Özellikle uzun süre ayakta kalması gereken kişilerde ve koşu gibi tekrarlayan faaliyetler içerisinde bulunanlarda görülebilen topuk dikeni, günlük yaşam esnasında hayat kalitesini ciddi oranda düşürebilmektedir. Konu hakkında bilgilendirme sağlayan Fizyoterapist Kutay Aydoğan, topuk dikeninin erken tanı ve doğru uygulanan rehabilitasyon protokolleriyle büyük ölçüde yönetilebileceğini belirtti.
“KİŞİYE ÖZEL PROGRAMLA BU SORUN BÜYÜK ÖLÇÜDE AŞILABİLİR”
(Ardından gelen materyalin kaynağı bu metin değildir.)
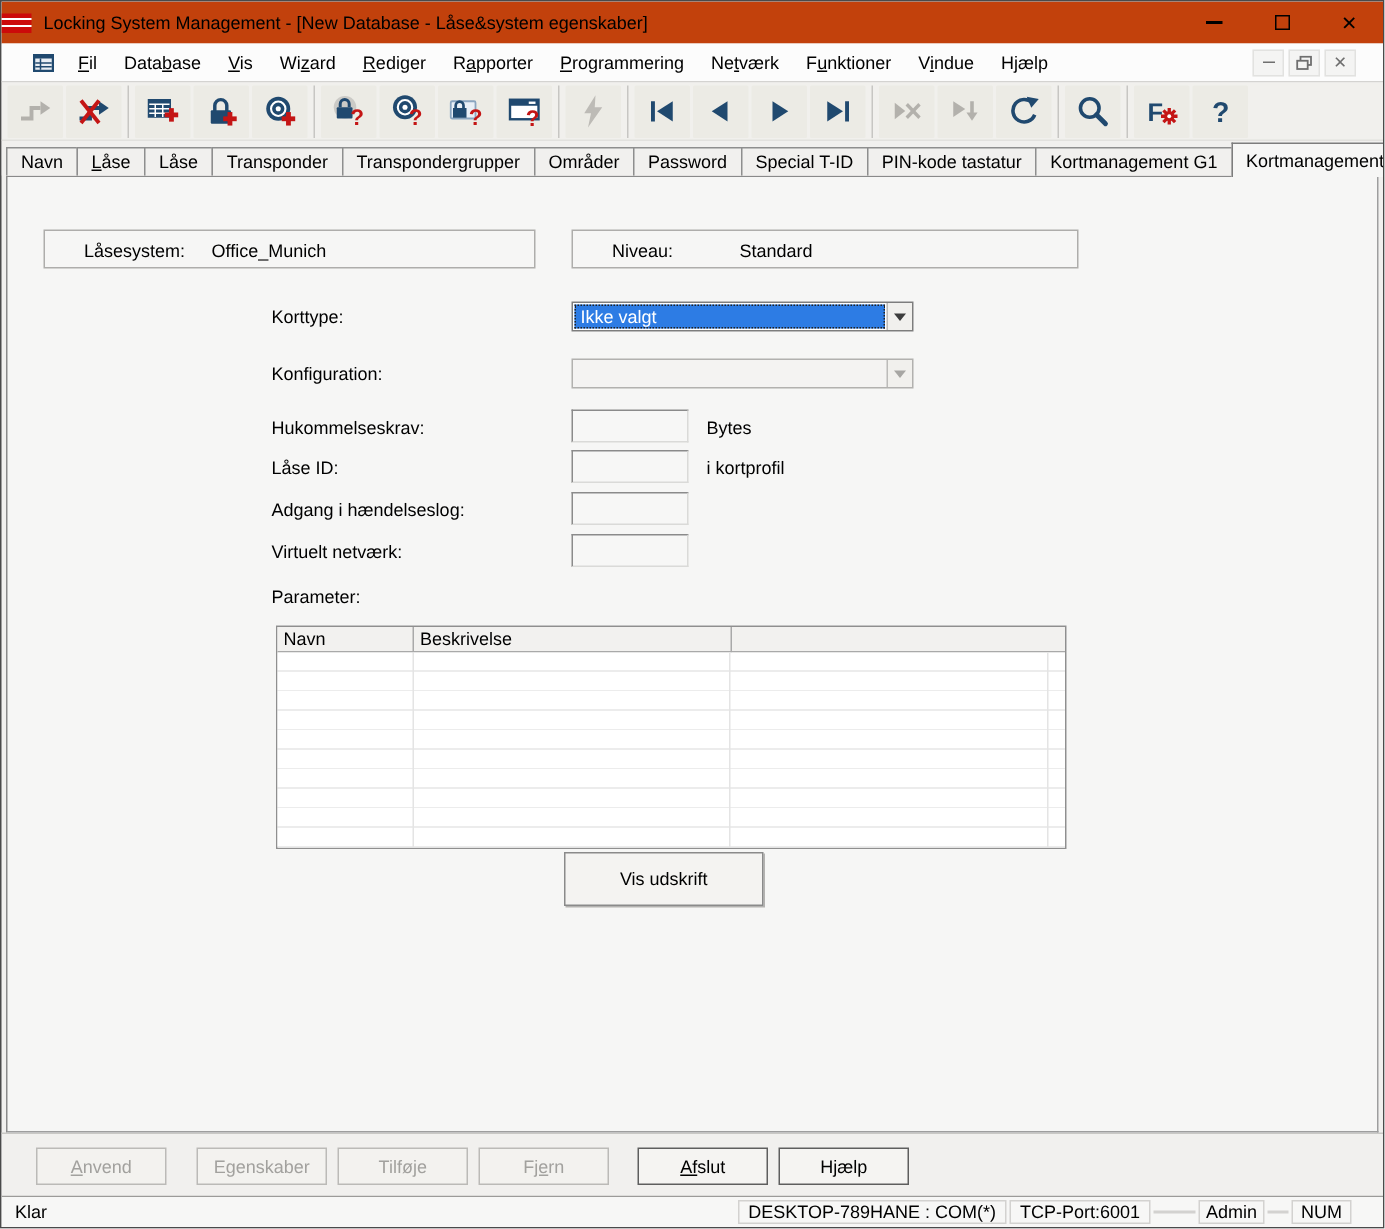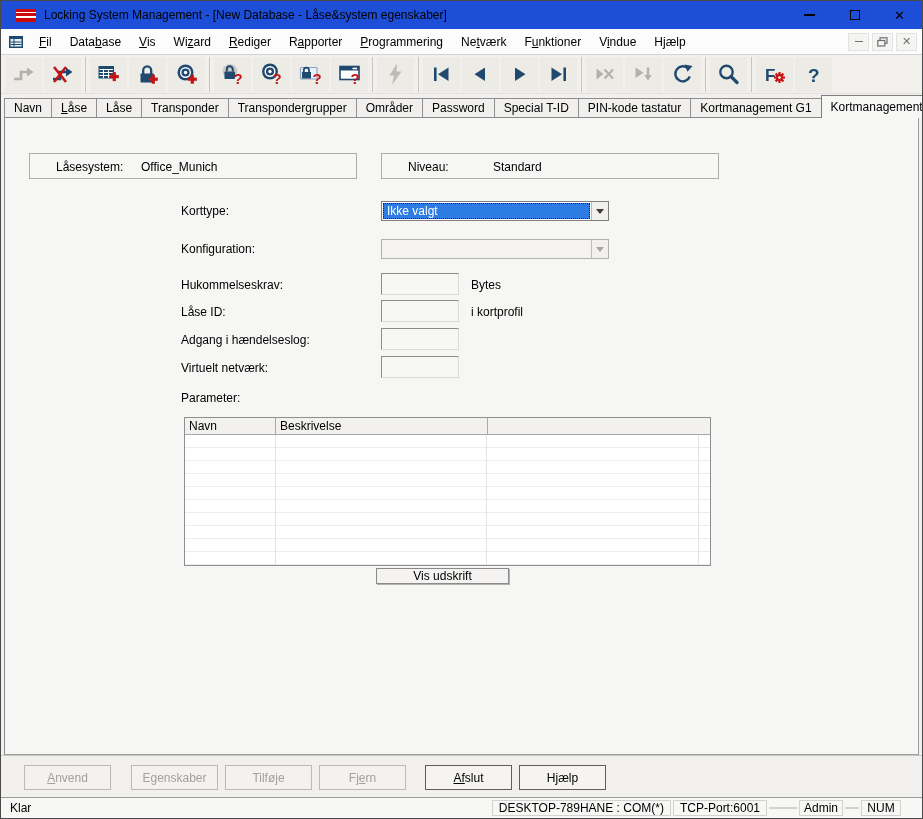--- a/index.html
+++ b/index.html
@@ -8,7 +8,7 @@
   .window{width:923px;height:819px;border:1px solid #4a4a4a;background:#f1f0ee;display:flex;flex-direction:column;position:relative;overflow:hidden}
 
   
-  .titlebar{height:28px;background:#1d4ed8;display:flex;align-items:center;padding:0 0 0 15px;flex:0 0 auto}
+  .titlebar{height:28px;background:#c2410c;display:flex;align-items:center;padding:0 0 0 0;flex:0 0 auto}
   .logo{width:20px;height:13px;margin-right:8px;background:linear-gradient(to bottom,#cc0a0a 0 3px,#fff 3px 4.5px,#cc0a0a 4.5px 7.5px,#fff 7.5px 9px,#cc0a0a 9px 13px)}
   .apptitle{font-size:12px;white-space:nowrap}
   .tspacer{flex:1}

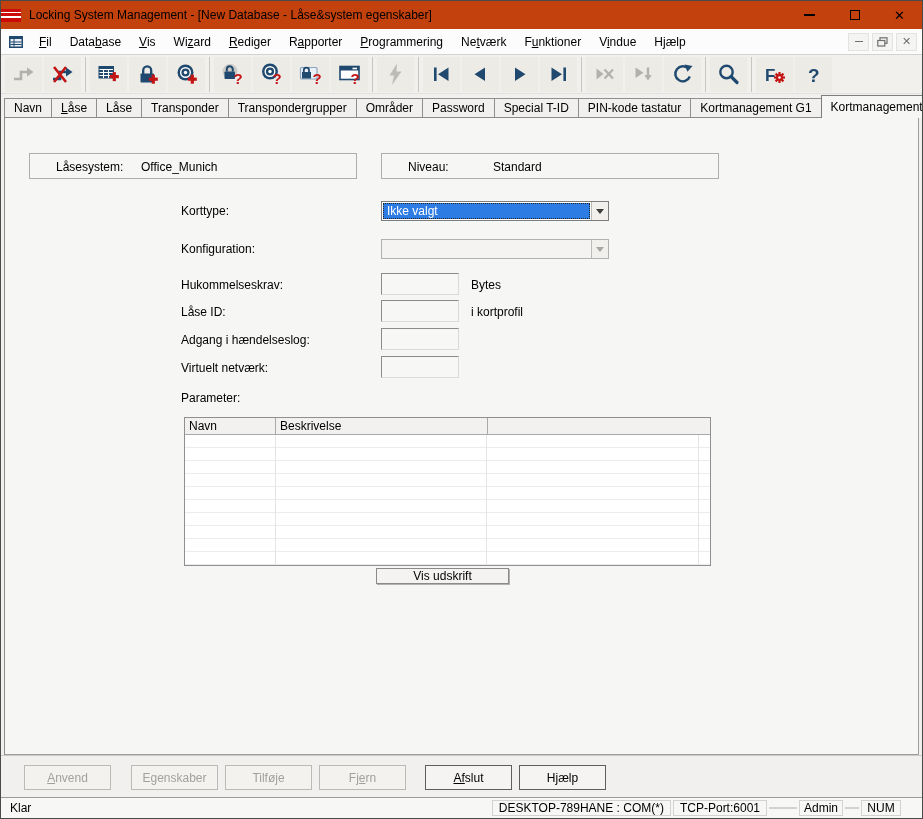--- a/index.html
+++ b/index.html
@@ -18,7 +18,7 @@
   .glyph-x{font-size:13px;line-height:1}
 
   
-  .menubar{height:26px;background:#fcfcfc;display:flex;align-items:center;padding:0 3px;border-bottom:1px solid #d4d3d1;flex:0 0 auto}
+  .menubar{height:26px;background:#fcfcfc;display:flex;align-items:center;padding:0 16px;border-bottom:1px solid #d4d3d1;flex:0 0 auto}
   .docicon{margin:0 6px 0 4px;display:grid;place-items:center}
   .mi{padding:5px 9px;white-space:nowrap}
   .u{text-decoration:underline}

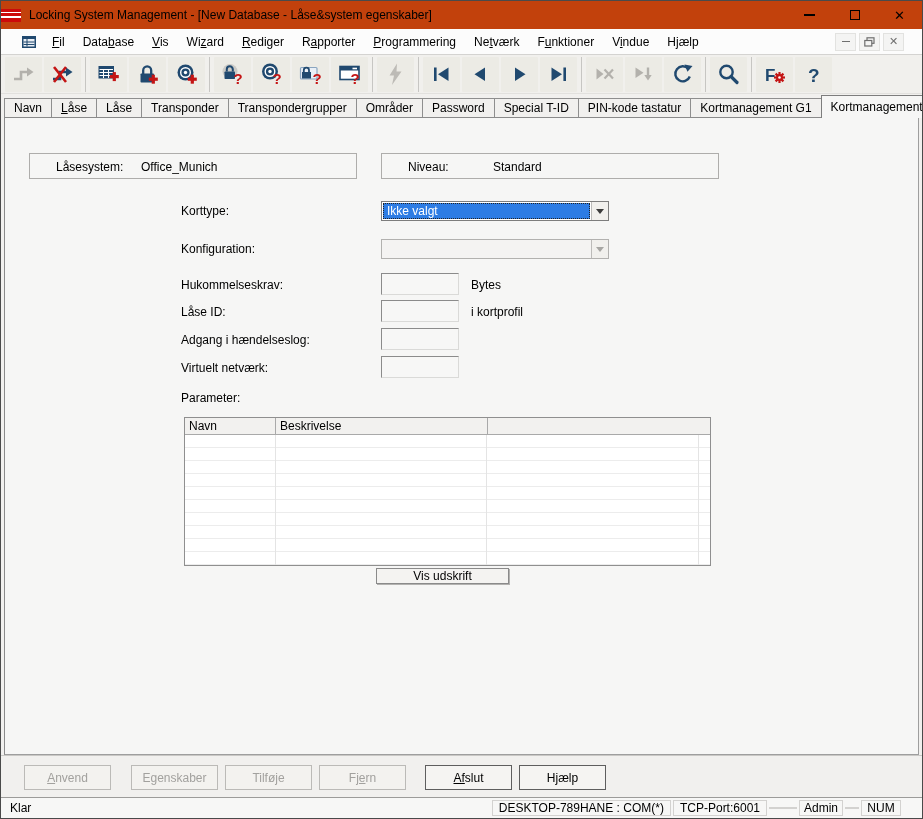--- a/index.html
+++ b/index.html
@@ -79,7 +79,7 @@
   .vl{position:absolute;top:0;bottom:0;width:1px;background:#e4e4e4}
   .v1{left:90px}.v2{left:301px}.v3{left:513px}
 
-  .pbtn{position:absolute;left:371px;top:450px;width:133px;height:16px;background:#f4f3f1;border:1px solid #8a8a8a;box-shadow:1px 1px 0 #b3b2b0;display:grid;place-items:center}
+  .pbtn{position:absolute;left:371px;top:450px;width:133px;height:36px;background:#f4f3f1;border:1px solid #8a8a8a;box-shadow:1px 1px 0 #b3b2b0;display:grid;place-items:center}
 
   
   .footer{height:42px;flex:0 0 auto;border-top:1px solid #c9c8c5;background:#f1f0ee;position:relative}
“Topuk dikeni sadece ağrıya neden olmakla kalmaz, bireyin günlük yaşam aktivitelerini ciddi biçimde kısıtlar” diyen Aydoğan, “Ancak kişiye özel hazırlanmış bir fizyoterapi programıyla bu sorun büyük ölçüde aşılabilir” şeklinde konuştu.
“REHABİLİTASYON SÜRECİNİN İLK ADIMI, AĞRIYI AZALTMAKTIR”
Aydoğan, “Rehabilitasyon sürecinin ilk adımı, ağrıyı azaltmaktır. Buz uygulamaları, manuel terapi ve germe egzersizleri bu aşamada önemli rol oynamaktadır. Özellikle plantar fasyanın gerilmesini azaltan egzersizler ve taban destekleri ile yük dağılımını düzenlemek, iyileşme sürecini hızlandırıyor” ifadelerini kullandı.
UYGUN AYAKKABI SEÇİMİNİN ÖNEMİ
Hastaların uzun vadede yeniden topuk dikeni sorunu yaşamamaları adına postür düzenlemeleri ve uygun ayakkabı seçiminin de kritik öneme sahip olduğunun altını çizen Kutay Aydoğan, sabır ve düzenli uygulamayla topuk dikeni semptomlarının kontrol altına alınabildiğini, bireylerin ağrısız bir yaşama kavuşabileceğini dile getirdi.